Hafta içi Şampiyonlar Ligi’nin ilk haftasını Basel karşısında 3-0’lık net skorla kapatan ‘Kırmızı Şeytanlar’, kendi evinde de köklü rakibi Everton’ı 4-0 ile geçti. Maçı, InStat tarafından sağlanan verilerle analiz etmeye çalışacağız.
Saha İçi Ortalama Pozisyonlar
İdeal stoper ikilisine dönüş yapan ev sahibi ekipte Rashford formasına kavuşan bir diğer oyuncuydu. Hafta içi gösterdiği bek performansıyla parmak ısırtan Young, bu maçta Mourinho tarafından ters kanatta görevlendirildi. Pogba’nın talihsiz sakatlığıyla yüzleşmek zorunda kalan Manchester ekibinde Matic’in orta sahada ki partneri Fellaini oldu.
Fellaini
Eski takımına karşı forma giyen Belçika’lı oyuncu çalışkan yapısıyla takımına oyunun iki yönünde de katkı yapmaya çalıştı fakat ‘’100 milyon Euro’luk’’ boşluğu doldurduğunu söylemek yanlış olur. Defansif anlamda gerçekten iyi iş çıkaran Fellaini, oyunun hücum yönünde ise Lukaku’nun yanında 2. bir forvet gibi yer alarak katkı yapmaya çalıştı. Hafta içi bu şekilde skor bulan Fellaini’nin rakip sahadaki pas yüzdesi düşünüldüğünde böyle kullanılması mantıklı bir seçim gibi duruyor. Önümüzdeki haftalarda Pogba’sız Manchester United hücumlarını daha çok kanat oyunu, daha çok orta şeklinde seyredebiliriz. Rakip sahada kazandığı topların kaleye uzaklığı ve en çok pas alış verişi yaptığı oyuncuların Matic ve Valencia olması gibi veriler hücumdayken ceza sahasına yönelmesi fikrini destekler nitelikte.
İlk 15 Dakika
Maça muazzam bir baskıyla başlayan ev sahibi ekip, başlama vuruşundan itibaren yaklaşık 15 dakika boyunca rakibini kendi yarı alanına getirtmedi.
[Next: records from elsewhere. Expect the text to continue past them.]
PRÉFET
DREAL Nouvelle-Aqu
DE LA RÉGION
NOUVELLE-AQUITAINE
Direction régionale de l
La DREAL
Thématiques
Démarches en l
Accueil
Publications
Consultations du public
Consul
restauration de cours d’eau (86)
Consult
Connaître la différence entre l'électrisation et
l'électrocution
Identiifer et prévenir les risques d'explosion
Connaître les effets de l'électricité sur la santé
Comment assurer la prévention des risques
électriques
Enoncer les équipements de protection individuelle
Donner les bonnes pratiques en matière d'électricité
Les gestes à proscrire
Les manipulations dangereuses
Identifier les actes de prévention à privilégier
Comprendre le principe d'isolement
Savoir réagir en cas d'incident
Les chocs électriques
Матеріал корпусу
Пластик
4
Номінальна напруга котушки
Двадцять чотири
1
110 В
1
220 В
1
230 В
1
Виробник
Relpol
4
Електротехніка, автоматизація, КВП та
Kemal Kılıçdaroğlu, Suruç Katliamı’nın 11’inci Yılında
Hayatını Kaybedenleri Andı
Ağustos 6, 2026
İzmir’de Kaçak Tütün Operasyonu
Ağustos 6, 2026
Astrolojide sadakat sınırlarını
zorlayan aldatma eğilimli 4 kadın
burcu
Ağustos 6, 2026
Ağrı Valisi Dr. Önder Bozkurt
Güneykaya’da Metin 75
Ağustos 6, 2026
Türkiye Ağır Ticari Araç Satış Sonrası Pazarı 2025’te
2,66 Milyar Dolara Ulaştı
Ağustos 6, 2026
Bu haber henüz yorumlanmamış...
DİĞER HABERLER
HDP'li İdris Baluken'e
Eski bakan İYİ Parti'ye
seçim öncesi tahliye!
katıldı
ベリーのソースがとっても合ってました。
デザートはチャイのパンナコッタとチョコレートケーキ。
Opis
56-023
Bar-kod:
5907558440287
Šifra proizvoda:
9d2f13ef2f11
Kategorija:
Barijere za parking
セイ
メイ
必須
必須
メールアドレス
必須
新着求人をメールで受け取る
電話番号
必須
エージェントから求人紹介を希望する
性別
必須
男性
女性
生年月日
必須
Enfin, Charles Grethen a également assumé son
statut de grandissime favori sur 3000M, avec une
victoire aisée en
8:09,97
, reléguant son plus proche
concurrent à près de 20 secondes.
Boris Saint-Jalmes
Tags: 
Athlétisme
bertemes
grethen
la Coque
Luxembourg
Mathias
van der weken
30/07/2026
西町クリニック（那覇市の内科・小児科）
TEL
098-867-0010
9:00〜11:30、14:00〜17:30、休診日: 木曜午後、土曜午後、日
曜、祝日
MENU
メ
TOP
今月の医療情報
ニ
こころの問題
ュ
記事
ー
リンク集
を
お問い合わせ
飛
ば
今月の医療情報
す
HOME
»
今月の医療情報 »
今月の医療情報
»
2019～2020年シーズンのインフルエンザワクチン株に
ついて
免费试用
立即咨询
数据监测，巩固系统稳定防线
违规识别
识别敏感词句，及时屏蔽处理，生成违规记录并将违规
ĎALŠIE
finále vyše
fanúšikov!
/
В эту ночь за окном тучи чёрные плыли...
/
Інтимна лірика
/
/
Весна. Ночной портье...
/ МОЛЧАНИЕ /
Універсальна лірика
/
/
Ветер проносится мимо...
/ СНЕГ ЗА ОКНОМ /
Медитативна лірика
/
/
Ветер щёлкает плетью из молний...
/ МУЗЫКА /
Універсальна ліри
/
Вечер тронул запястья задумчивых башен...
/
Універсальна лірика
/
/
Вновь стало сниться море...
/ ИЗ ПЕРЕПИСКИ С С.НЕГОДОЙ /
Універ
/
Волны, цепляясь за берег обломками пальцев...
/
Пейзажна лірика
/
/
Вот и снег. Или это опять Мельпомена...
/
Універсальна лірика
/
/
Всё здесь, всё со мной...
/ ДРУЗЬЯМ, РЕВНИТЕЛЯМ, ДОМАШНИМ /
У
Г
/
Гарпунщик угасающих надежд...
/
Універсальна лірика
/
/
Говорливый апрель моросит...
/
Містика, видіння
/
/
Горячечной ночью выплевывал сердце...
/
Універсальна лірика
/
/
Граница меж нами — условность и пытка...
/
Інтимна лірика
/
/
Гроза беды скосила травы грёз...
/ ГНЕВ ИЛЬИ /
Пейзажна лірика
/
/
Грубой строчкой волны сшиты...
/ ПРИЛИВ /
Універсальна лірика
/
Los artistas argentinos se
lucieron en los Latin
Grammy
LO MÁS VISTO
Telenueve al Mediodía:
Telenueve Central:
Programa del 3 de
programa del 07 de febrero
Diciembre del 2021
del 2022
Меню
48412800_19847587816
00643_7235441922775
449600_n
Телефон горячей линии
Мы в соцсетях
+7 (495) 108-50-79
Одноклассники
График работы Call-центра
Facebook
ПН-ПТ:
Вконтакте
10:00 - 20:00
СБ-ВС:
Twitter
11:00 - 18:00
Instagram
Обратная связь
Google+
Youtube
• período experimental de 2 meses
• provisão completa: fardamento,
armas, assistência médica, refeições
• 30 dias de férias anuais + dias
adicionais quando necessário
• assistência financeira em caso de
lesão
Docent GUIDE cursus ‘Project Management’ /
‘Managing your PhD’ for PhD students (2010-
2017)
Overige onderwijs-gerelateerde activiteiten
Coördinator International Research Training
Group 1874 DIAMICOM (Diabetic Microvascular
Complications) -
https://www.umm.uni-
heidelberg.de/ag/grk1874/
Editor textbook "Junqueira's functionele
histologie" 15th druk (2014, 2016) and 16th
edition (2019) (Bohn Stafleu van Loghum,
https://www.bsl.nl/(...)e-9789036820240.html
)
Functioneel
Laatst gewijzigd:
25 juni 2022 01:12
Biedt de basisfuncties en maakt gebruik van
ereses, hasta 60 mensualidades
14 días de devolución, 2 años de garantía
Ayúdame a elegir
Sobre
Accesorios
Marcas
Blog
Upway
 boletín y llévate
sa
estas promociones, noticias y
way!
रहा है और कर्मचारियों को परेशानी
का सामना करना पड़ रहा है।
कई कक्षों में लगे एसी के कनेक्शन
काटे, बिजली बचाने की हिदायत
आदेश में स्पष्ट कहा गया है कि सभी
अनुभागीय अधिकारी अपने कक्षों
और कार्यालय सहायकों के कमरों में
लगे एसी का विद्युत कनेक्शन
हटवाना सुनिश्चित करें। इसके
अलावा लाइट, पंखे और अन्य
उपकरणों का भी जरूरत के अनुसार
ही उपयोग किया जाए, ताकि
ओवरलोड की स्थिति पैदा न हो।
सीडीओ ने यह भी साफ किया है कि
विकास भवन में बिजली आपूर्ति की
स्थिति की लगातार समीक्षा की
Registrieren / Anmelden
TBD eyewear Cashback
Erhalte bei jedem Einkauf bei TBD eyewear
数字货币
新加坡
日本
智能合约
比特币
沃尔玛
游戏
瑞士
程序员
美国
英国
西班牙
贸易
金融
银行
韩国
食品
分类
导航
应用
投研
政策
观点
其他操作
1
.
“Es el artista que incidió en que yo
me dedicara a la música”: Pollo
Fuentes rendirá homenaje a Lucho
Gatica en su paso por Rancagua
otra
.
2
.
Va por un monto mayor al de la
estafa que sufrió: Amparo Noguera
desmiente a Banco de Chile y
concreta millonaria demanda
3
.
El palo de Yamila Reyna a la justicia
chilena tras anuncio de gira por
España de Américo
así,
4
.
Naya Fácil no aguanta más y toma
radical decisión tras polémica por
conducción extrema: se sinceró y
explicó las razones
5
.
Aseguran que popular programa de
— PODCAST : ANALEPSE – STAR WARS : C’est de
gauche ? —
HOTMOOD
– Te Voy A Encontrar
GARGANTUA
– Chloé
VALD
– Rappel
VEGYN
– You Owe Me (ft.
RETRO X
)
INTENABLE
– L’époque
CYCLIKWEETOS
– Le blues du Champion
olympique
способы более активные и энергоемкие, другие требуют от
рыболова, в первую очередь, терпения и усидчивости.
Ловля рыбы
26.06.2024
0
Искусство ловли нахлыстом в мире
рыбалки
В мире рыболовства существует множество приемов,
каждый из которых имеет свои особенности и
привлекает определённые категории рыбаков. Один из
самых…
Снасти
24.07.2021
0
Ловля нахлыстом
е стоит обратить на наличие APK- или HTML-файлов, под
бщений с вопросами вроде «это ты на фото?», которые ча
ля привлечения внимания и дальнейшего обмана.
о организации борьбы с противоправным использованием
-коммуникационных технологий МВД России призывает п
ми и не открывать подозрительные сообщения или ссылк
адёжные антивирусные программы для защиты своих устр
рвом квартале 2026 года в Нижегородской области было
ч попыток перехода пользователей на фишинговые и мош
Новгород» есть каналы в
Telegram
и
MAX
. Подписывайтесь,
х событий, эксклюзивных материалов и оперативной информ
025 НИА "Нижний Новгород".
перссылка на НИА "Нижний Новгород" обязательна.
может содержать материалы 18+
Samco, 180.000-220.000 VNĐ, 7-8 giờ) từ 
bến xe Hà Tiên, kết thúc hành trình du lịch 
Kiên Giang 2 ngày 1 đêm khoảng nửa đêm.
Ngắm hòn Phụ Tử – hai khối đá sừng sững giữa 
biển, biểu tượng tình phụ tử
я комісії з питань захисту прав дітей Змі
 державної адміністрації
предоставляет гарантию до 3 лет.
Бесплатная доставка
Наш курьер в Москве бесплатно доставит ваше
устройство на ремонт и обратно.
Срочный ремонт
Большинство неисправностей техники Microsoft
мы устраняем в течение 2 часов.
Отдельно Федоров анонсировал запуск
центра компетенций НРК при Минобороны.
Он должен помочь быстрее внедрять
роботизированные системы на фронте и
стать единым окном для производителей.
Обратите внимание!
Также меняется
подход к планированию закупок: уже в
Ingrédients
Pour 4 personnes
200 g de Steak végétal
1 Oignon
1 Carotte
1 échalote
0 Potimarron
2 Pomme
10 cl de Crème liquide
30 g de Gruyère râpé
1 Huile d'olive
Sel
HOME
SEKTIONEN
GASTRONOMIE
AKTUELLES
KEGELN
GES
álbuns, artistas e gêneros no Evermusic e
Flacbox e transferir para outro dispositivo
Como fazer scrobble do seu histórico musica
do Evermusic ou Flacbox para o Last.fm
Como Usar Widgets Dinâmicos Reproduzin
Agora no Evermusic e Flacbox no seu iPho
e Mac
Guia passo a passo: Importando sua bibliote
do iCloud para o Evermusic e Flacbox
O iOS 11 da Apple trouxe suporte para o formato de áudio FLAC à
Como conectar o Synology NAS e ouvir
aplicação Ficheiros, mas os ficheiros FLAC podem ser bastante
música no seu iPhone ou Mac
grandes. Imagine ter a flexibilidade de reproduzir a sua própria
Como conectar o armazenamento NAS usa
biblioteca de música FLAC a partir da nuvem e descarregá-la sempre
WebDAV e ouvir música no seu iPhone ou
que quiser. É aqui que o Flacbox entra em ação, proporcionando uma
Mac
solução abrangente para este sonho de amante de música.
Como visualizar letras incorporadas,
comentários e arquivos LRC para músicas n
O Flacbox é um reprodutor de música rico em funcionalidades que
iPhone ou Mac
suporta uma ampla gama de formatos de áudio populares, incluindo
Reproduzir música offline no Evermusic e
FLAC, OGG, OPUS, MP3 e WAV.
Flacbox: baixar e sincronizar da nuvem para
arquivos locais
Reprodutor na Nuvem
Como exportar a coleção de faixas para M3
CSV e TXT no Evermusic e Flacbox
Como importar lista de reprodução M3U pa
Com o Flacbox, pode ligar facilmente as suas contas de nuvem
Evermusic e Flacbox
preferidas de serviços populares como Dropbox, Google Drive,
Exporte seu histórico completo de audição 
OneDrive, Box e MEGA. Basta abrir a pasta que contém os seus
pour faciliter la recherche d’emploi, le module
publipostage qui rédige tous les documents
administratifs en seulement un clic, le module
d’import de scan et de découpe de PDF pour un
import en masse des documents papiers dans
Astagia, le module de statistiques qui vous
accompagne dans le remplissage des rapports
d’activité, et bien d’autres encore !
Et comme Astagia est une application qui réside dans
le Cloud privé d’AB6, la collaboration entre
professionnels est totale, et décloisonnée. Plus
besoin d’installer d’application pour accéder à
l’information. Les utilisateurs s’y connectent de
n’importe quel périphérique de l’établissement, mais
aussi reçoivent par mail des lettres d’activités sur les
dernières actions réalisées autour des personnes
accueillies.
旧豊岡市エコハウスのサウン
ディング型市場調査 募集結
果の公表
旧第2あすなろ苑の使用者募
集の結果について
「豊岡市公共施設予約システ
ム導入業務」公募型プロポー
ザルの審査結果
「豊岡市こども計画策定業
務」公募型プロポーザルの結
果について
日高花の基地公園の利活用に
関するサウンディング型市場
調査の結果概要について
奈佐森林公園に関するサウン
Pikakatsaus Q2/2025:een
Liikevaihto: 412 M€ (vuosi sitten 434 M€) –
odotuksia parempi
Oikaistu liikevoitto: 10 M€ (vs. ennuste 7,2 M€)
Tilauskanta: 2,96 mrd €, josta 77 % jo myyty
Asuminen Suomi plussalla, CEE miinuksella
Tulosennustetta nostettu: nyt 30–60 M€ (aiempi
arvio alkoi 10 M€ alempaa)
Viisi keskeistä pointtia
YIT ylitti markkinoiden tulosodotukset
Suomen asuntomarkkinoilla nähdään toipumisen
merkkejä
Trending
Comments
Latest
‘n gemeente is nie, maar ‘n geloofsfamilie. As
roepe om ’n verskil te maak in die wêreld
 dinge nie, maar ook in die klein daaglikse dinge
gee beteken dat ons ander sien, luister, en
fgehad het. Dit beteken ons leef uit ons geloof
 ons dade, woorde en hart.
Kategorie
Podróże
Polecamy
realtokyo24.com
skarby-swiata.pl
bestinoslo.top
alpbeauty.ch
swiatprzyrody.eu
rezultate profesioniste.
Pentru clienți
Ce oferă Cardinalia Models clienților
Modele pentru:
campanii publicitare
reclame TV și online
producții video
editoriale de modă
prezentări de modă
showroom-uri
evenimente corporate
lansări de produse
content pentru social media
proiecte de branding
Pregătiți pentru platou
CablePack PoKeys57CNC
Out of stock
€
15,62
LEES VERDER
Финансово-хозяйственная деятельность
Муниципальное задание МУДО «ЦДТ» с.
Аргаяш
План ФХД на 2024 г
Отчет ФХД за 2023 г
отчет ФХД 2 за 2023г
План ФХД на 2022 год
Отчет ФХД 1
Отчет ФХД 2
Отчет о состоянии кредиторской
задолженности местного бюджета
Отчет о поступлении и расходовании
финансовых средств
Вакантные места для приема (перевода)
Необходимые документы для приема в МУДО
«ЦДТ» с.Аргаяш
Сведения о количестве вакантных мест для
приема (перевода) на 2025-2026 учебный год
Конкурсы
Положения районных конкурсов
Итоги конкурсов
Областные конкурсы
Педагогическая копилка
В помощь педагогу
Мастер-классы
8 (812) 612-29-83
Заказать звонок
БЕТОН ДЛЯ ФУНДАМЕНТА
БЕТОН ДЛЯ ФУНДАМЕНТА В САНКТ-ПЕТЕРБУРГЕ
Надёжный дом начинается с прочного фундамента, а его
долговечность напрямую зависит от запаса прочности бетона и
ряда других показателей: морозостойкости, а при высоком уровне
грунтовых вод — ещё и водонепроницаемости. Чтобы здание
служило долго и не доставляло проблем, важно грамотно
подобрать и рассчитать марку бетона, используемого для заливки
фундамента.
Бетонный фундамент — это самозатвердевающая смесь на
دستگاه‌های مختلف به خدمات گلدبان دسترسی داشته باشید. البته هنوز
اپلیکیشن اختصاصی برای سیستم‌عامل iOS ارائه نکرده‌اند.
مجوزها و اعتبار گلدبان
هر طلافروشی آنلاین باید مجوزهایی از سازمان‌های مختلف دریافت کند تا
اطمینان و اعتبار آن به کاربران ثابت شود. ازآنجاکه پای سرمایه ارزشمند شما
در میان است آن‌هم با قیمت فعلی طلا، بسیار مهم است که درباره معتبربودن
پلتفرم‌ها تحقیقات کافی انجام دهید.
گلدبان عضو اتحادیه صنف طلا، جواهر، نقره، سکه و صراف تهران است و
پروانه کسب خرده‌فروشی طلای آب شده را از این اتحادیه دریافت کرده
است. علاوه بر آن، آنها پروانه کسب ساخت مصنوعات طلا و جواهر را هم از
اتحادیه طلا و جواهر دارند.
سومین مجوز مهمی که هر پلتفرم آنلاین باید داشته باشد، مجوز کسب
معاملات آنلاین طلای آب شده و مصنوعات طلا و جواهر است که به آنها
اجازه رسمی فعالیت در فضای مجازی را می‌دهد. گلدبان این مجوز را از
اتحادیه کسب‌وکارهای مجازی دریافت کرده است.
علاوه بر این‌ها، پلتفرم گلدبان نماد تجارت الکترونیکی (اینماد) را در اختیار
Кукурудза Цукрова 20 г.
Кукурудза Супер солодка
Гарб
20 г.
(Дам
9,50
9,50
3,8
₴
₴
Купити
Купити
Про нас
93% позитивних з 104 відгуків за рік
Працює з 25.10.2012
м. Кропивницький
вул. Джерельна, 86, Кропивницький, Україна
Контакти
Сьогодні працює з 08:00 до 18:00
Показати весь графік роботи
Bu oyununun meyvesini henüz 4. dakikada alan Manchester ekibi buna rağmen baskıyı sürdürdü.
Eğer çok yüksek tempoda yaptıkları bu hücum presi ilerleyen haftalarda daha uzun sürelere yayabilirlerse sene sonunda bu pres Manchester United’ın alamet-i farikası olarak hatırlanacaktır. Şimdi de bu baskıya dair maç içinden örneklere bakalım.
Yukarıda görüldüğü üzere, topun sıkıştığı yerde doğru yerleşim yapan Manchester United hücum 4’lüsü rakibi uzun oynamak zorunda bırakıyor. Aşağıda ise deplasman ekibinin hücum başlatma çabasını topu set halinde karşılayarak engelleyen baskıyı görüyoruz. Bu pozisyon da kalecinin uzun oynaması ve topun ev sahibine geçişi ile bitiyor.
Everton
Sezona kötü bir form grafiği ile başlayan ve son 3 maçını mağlubiyetle tamamlayan Everton, maçın başında maruz kalınan baskıyı ancak rakibinin temposunu düşürmesi ile kırabildi. Henüz maçın başında gelen Valencia’nın muhteşem füzesi ise deplasman ekibine yardımcı olmadı elbette. Old Trafford’a çıkan her rakip teknik adamın hücum önceliği kontra atak diye düşünürsünüz fakat Koeman’ın stratejisi böyle olmadı. Çıkardığı kadro ve sahada sergilenenler gösterdi ki, deplasman ekibi hızlı oyuncular ve dikine paslarla gol aramak yerine Sigurdson ve Rooney gibi top tutan oyuncularla, rakip sahaya yerleşerek, seri sayılmayacak bir oyun oynamayı tercih etti. Oyunu açmak içinde genellikle Martina’nın bulunduğu sağ kanadı kullandılar.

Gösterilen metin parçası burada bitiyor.